SOURCE MATERIAL Block Start

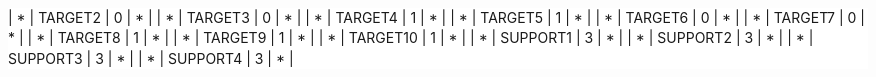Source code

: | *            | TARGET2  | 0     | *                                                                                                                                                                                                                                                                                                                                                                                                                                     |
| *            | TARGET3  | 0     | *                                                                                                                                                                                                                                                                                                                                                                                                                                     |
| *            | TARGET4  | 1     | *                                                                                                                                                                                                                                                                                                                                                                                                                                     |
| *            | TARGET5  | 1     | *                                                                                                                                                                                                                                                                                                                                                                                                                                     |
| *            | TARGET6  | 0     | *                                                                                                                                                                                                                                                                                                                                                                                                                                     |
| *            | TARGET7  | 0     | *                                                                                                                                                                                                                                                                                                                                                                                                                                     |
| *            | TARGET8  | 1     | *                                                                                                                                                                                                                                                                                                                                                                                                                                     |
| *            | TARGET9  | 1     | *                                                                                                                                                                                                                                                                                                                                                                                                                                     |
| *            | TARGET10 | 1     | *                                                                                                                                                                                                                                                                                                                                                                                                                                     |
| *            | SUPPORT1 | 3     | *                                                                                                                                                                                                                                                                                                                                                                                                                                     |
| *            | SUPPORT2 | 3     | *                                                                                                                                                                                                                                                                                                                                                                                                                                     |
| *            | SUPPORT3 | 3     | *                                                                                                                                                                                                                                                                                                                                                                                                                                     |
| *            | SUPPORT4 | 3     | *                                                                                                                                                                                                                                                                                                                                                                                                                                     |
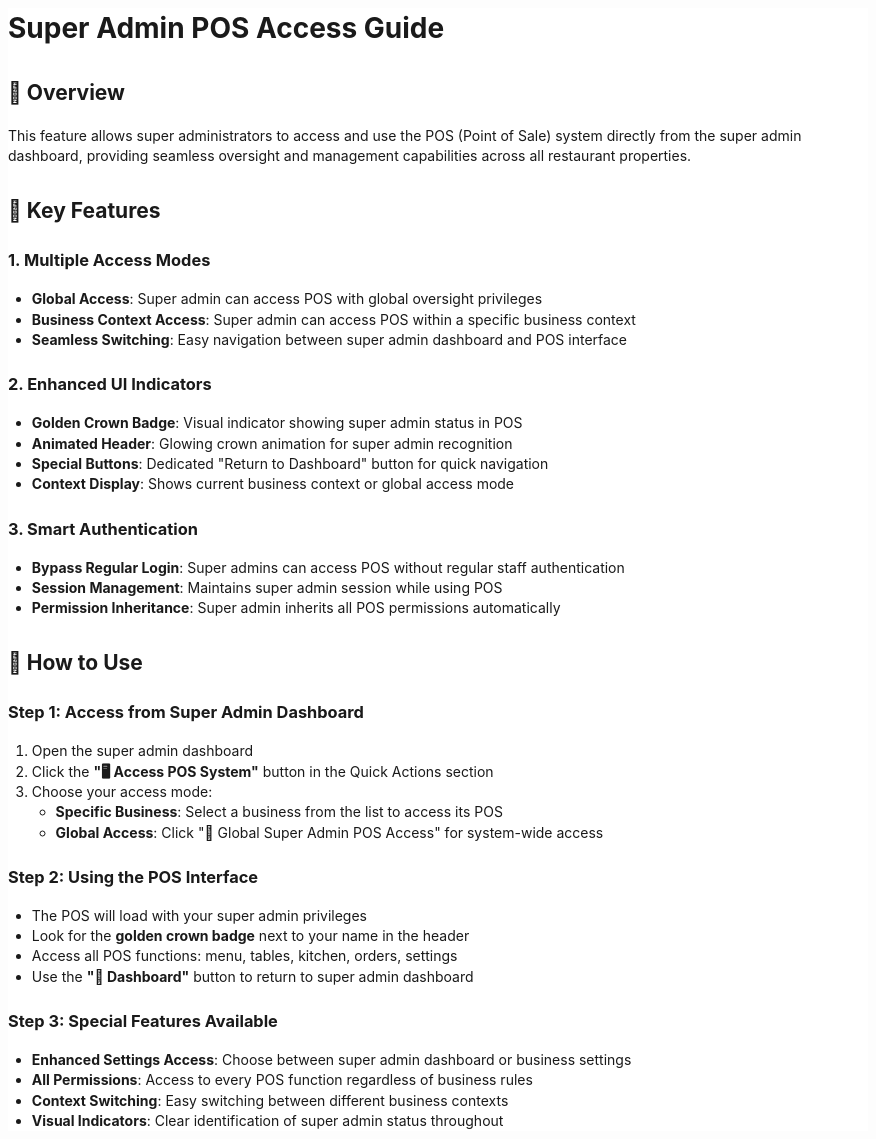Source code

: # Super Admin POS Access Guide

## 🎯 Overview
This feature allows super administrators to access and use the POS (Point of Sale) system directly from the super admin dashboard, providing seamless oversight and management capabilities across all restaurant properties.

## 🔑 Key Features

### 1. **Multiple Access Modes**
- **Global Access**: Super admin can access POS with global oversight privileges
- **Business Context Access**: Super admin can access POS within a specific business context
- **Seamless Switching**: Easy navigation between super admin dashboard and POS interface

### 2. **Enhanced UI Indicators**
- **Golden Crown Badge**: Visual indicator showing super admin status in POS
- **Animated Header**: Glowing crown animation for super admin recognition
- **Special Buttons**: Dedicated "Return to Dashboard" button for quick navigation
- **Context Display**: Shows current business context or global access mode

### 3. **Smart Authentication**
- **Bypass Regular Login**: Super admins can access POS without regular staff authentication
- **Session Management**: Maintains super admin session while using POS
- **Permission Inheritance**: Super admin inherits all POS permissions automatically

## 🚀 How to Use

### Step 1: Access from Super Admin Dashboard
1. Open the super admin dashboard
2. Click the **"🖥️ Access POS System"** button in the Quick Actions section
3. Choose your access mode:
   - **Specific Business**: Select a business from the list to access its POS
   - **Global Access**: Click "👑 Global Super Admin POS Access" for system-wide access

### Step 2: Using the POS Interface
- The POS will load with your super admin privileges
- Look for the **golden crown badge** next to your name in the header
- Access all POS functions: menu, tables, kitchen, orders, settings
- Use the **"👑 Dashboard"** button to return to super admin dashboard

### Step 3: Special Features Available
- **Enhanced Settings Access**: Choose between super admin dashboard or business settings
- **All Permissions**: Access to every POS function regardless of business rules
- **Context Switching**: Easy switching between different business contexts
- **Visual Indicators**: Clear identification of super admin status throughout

SOURCE MATERIAL Block End
SOURCE MATERIAL Block Start

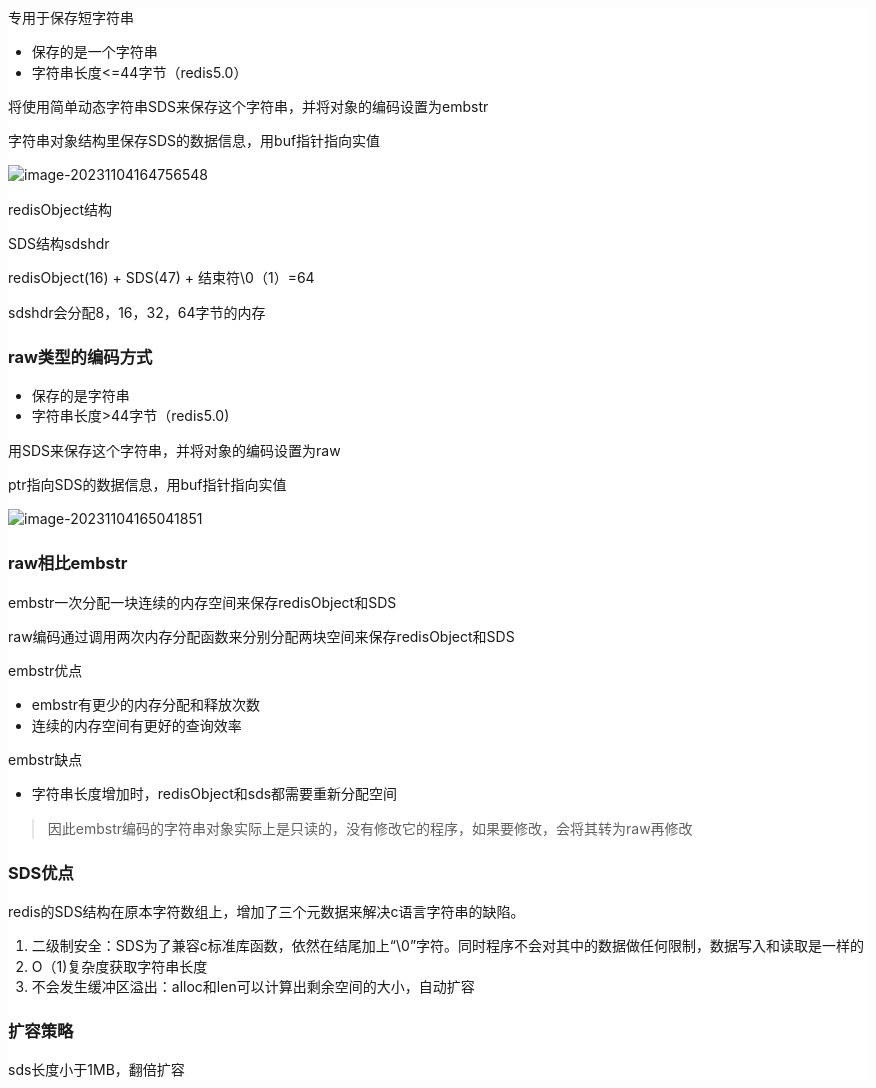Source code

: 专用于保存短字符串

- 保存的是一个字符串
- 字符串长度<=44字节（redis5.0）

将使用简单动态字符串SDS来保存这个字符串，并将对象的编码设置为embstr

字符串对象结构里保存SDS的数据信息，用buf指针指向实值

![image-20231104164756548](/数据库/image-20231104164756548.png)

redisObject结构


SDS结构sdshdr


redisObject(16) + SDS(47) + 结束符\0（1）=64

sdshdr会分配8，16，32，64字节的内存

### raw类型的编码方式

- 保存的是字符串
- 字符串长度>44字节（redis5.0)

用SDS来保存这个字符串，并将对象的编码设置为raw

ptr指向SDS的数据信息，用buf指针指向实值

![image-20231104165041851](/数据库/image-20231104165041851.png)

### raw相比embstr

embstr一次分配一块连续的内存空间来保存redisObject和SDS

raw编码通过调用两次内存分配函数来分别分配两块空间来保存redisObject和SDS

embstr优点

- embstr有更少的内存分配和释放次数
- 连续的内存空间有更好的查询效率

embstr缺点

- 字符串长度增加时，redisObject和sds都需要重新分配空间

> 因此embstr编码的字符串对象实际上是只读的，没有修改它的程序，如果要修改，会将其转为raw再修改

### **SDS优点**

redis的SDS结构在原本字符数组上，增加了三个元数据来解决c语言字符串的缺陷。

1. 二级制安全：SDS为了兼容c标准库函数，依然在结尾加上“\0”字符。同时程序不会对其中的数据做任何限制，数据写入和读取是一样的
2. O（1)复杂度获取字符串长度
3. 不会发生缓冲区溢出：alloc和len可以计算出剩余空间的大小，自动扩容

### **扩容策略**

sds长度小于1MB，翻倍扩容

SOURCE MATERIAL Block End
SOURCE MATERIAL Block Start

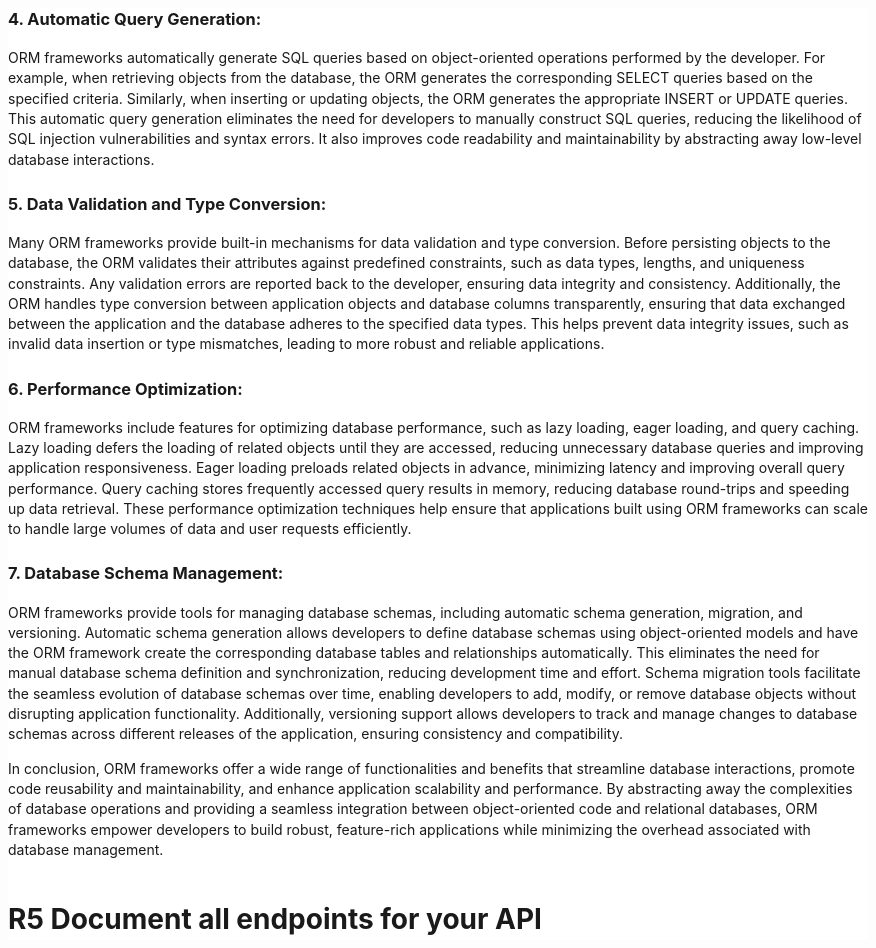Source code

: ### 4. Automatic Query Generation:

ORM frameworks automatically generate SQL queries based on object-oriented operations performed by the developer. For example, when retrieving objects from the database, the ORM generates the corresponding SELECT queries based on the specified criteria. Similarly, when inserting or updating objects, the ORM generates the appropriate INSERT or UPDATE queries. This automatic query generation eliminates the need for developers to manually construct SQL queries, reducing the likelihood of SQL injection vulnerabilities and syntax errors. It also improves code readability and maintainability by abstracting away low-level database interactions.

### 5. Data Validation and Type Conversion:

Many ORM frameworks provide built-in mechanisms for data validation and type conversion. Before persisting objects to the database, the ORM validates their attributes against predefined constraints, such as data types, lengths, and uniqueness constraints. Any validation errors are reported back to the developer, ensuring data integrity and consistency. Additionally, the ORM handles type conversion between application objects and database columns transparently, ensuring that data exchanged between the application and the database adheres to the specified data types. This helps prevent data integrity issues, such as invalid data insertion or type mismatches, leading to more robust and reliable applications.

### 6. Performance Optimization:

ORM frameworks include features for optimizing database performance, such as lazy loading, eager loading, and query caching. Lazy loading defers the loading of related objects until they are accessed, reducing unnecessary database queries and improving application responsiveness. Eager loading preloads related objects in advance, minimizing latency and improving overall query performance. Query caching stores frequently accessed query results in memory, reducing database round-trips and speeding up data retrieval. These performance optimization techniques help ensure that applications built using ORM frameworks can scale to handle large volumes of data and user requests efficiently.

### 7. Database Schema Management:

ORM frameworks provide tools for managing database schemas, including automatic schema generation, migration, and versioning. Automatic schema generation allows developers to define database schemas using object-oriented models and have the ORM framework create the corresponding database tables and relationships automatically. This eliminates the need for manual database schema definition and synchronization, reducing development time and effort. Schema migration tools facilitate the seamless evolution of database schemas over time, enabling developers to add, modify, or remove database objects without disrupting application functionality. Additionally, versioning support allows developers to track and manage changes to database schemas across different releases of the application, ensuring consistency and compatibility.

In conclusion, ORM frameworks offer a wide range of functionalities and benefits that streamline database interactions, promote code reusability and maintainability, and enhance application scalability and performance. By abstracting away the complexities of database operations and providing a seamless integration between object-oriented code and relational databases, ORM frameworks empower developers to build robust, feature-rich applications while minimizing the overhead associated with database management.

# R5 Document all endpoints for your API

SOURCE MATERIAL Block End

→ WHAT TO PRODUCE
From the records above, retype only the lines starting at the line that contains "### Step 2: Using the POS Interface" and ending at the line that contains "- **Visual Indicators**: Clear", both included.

→ RESPONSE AREA
### Step 2: Using the POS Interface
- The POS will load with your super admin privileges
- Look for the **golden crown badge** next to your name in the header
- Access all POS functions: menu, tables, kitchen, orders, settings
- Use the **"👑 Dashboard"** button to return to super admin dashboard

### Step 3: Special Features Available
- **Enhanced Settings Access**: Choose between super admin dashboard or business settings
- **All Permissions**: Access to every POS function regardless of business rules
- **Context Switching**: Easy switching between different business contexts
- **Visual Indicators**: Clear identification of super admin status throughout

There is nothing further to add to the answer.